Mary kicked off the day by telling attendees that over $40m has been invested into senior care businesses the last four months alone. She is also seeing a wave of top talent migrating to the boomers and senior space - similar, she said, to the early dot-com days. In short, this space is hot. Very hot. She also discussed the trend of public private partnerships as budget cuts have motivated non-for-profits and government entities to contract with for-profit companies to improve service delivery. Another hot trend is "boomer entrepreneurship" as many older Americans look to secure their financial future.
I had to leave the conference early but not before I listened to the opening presentations which I will summarize here.

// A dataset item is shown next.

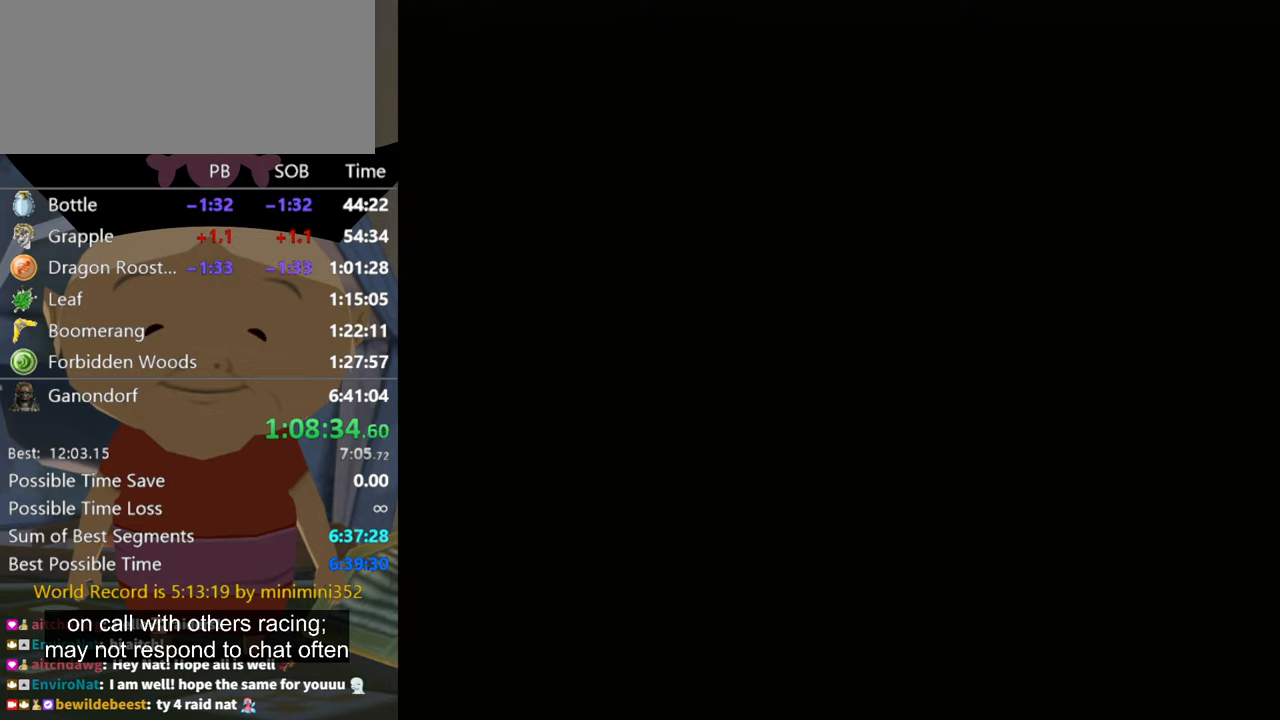
{"buttons": [], "left_stick": "center", "right_stick": "center", "events": []}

Kevin Donnellan, EVP, AARP
- Boomers most studied demographic
- Boomers represent over half of total US spending power.
- Boomers want health, money, mobility, independence, choice, control, simplicity, user friendliness, meaning from work. They view life as a journey.
- 94% of companies expect to further invest in social media.
- Reviews are huge! Info ricochets at warp speed. Companies must embrace these sites and join the conversation.
- AARP now delivers their messages on many different platforms (video, podcast/radio, print) - all companies need to be doing this. As Kevin stated, AARP is "modernizing the toolkit" - marketing has not changed, just how we execute our campaigns.
Mark Graham -SVP, iVillage - NBC Company
- iVillage relies on 650 volunteer forum moderators to keep their message boards active. Great strategy.
- Recommendations from message boards carry twice the trust than blogs according to Nielson.
Stan Humphries, Chief Economist, Zillow
- 9 million unique users - info on 95 million homes (most of single family homes)
- 3-5 months supply of homes for sale is standard - we are currently at 8 months meaning if we stopped putting homes on market today it would take 8 months to sell inventory.
- 55+ households move less often (they age in place)
- 26% of thjose 55+ expect to move in the future
- Most boomers will stay in rural and suburban areas
- 75+ are increasingly opting for apartments and rental accommodations.
- 90% seniors prefer to remain in their homes but...
- Large percent of boomers don't have savings so they may be locked into homes.